*SELECTED EXCERPT:*
**********

You are welcome. Glad it worked. Have fun.

On Wed, Aug 3, 2011 at 4:16 PM, Kiks <[email protected]> wrote:

> That worked thanks to you and lewis.
>
> One thing that came up was I first tried to delete the old
> /apache-solr-3.3.0/example/solr/data/index
> by renaming it and creating a new directory but solr wouldn't start.
>
> After restoring the folder, changing solr schema.xml to
> <field name="content" type="text" stored="true" indexed="true"/>
>
> and then re-running /bin/nutch solrindex... it was OK.
>
>
>
> On Wed, Aug 3, 2011 at 2:42 PM, Way Cool <[email protected]> wrote:
>
> > Potentially you need to make two changes:
> > 1. As Lewis suggested, make sure to change the content field in
> > solr/conf/schema.xml as below:
> > <field name="content" type="text" stored="true" indexed="true"/>
> > 2. Append the following as a part of search url:
> > &hl=on&hl.fl=content site url title
> > OR
> > Add the following to solrconfig.xml as a part of browse search component
> if
> > you are using solr/browse:
> >  <str name="hl">on</str>
> >  <str name="hl.fl">url site title content</str>
> >
> > You should be able to see something like this when you search in Solr:
> > <lst name="highlighting">
> > <lst name="http://thetechietutorials.blogspot.com/";><arr
> > name="content"><str>, June 15, 2011 A Custom <em>Solr</em> Search
> Component
> > example - RedirectSearchComponent Currently Apache
> > <em>Solr</em></str></arr></lst><lst name="

**********

*RAW DATA:*

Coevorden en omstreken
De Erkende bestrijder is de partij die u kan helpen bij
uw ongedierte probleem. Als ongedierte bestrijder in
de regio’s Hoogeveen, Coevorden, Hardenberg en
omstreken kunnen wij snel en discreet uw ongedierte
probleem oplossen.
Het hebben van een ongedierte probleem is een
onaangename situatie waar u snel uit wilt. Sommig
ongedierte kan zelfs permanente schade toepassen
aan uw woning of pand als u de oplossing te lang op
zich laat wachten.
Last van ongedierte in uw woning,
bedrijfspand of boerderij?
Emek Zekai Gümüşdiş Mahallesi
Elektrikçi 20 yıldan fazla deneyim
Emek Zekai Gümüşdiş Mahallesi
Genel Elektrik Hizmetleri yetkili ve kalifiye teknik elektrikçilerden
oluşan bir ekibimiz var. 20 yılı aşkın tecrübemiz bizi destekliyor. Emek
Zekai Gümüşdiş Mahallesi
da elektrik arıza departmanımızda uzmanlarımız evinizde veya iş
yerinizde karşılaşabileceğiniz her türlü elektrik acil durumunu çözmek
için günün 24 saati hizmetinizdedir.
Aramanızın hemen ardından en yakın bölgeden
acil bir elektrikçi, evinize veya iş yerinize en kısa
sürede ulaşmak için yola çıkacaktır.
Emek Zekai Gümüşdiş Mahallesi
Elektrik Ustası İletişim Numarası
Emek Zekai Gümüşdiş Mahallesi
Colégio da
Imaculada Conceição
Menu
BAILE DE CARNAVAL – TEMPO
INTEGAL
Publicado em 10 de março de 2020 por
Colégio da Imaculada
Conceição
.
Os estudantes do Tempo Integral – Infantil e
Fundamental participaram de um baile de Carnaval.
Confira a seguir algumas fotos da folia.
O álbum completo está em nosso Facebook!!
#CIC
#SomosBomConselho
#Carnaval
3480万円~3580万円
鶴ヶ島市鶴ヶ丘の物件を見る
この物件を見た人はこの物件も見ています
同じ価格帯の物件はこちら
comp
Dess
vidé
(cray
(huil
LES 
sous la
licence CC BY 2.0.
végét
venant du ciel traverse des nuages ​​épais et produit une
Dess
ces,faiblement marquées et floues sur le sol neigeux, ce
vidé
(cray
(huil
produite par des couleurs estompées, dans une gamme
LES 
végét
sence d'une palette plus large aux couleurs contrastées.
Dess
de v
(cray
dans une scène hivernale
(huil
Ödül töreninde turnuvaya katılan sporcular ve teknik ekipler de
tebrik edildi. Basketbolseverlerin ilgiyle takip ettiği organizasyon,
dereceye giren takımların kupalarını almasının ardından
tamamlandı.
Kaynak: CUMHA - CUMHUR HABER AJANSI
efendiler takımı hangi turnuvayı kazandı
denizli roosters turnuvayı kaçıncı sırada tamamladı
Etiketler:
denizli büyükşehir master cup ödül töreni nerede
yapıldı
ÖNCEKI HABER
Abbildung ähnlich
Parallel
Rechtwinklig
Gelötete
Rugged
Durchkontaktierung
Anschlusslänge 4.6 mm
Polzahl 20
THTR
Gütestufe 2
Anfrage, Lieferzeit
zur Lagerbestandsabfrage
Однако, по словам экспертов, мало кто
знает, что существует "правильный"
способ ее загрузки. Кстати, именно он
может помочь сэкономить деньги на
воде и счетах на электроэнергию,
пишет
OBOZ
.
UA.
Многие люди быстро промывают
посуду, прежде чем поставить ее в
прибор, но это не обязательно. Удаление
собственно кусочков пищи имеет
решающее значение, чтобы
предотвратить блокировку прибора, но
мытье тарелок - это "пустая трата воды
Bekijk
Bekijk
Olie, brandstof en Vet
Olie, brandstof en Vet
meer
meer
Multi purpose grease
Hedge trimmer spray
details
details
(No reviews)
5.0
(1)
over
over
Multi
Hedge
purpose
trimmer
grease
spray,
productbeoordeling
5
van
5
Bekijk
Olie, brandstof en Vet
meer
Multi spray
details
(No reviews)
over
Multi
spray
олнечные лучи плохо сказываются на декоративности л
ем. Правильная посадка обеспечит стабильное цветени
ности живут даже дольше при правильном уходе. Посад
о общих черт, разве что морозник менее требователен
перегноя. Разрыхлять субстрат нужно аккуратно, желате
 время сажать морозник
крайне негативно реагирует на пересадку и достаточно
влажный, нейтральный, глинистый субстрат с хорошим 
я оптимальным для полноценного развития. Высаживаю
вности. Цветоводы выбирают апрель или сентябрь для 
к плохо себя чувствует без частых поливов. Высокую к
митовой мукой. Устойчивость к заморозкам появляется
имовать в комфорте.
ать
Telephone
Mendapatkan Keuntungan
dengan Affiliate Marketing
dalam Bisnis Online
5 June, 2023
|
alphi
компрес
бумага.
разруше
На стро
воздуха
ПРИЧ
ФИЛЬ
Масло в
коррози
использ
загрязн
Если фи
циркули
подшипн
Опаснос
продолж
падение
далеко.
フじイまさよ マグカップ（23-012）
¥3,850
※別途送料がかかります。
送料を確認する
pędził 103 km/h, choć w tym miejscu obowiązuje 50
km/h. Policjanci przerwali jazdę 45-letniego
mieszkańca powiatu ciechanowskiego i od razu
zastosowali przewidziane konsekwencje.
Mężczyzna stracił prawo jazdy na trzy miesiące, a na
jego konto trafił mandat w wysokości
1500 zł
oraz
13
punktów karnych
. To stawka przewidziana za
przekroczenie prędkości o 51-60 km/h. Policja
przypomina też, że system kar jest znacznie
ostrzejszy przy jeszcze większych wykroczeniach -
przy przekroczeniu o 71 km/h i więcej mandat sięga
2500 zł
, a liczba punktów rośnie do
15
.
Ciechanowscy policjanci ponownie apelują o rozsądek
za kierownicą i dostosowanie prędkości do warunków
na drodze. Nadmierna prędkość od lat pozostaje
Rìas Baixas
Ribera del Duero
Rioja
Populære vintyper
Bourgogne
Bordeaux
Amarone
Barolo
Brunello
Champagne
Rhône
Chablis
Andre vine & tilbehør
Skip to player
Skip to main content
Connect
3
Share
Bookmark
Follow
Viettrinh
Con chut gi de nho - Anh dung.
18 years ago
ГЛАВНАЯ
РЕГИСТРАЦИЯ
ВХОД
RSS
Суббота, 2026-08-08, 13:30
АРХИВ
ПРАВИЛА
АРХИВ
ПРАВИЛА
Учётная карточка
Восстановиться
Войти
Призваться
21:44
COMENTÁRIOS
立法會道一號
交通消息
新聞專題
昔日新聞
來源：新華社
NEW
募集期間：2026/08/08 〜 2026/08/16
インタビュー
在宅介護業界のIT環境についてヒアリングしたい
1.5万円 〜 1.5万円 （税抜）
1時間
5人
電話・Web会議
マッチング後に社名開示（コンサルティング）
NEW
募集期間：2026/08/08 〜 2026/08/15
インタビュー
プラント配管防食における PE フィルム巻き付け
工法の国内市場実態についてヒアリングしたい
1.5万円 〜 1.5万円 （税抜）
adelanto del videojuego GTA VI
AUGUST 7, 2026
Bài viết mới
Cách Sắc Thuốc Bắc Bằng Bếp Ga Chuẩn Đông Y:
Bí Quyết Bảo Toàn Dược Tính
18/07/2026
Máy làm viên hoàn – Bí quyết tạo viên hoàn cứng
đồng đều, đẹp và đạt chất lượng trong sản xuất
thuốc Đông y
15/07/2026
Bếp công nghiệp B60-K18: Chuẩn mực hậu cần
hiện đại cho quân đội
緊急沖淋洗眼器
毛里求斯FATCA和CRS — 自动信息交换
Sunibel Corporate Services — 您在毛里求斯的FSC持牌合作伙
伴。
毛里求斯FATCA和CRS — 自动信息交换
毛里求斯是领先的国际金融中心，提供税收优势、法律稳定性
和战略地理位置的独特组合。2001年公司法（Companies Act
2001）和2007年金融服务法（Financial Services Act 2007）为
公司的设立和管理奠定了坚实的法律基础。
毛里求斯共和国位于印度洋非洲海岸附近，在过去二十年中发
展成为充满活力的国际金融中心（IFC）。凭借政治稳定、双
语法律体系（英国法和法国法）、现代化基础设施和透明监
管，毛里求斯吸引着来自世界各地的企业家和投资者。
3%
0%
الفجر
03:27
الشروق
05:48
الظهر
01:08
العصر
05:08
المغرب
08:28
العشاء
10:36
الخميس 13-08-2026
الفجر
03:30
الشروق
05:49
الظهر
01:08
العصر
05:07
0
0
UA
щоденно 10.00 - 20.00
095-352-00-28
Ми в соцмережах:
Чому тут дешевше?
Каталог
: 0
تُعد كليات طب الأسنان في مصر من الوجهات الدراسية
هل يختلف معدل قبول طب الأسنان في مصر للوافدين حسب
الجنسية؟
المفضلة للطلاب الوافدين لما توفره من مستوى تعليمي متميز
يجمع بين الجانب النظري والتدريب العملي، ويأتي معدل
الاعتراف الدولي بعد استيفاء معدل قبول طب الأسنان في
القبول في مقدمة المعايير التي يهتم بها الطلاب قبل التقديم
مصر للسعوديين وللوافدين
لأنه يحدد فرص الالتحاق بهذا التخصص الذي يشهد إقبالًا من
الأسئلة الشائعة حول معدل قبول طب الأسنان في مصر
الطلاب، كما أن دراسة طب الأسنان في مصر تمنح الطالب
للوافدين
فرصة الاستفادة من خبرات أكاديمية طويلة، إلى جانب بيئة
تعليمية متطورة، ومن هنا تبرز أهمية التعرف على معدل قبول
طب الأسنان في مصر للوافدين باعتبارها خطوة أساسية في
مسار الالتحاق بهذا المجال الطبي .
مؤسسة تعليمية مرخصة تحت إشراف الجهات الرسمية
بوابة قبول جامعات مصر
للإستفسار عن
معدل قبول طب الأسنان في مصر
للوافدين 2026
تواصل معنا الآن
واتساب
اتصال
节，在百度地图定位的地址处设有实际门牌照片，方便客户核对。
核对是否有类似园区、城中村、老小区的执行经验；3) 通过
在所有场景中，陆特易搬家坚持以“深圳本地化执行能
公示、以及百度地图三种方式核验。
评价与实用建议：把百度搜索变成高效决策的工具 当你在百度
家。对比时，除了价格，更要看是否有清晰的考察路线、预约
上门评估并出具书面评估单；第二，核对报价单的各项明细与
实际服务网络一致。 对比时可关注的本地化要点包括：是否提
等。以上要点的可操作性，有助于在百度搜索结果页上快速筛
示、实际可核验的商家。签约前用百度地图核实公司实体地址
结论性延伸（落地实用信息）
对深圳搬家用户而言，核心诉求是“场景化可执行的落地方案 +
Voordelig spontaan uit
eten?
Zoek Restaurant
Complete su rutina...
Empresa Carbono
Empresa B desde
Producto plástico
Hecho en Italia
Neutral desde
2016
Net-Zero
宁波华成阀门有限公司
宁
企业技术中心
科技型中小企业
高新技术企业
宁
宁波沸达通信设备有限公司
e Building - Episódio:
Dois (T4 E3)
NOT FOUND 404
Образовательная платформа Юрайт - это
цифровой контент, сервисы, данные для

**********

*PROBLEM REQUIREMENTS:* In the Solr email thread, why did Kiks put the old index folder back? Answer in one to three sentences.

*RESPONSE BOX:* Kiks first tried to get rid of the old index folder by renaming it and making a new directory in its place, but then Solr wouldn't start. So the folder was restored, the content field in schema.xml was changed, and the solrindex step was run again, which worked.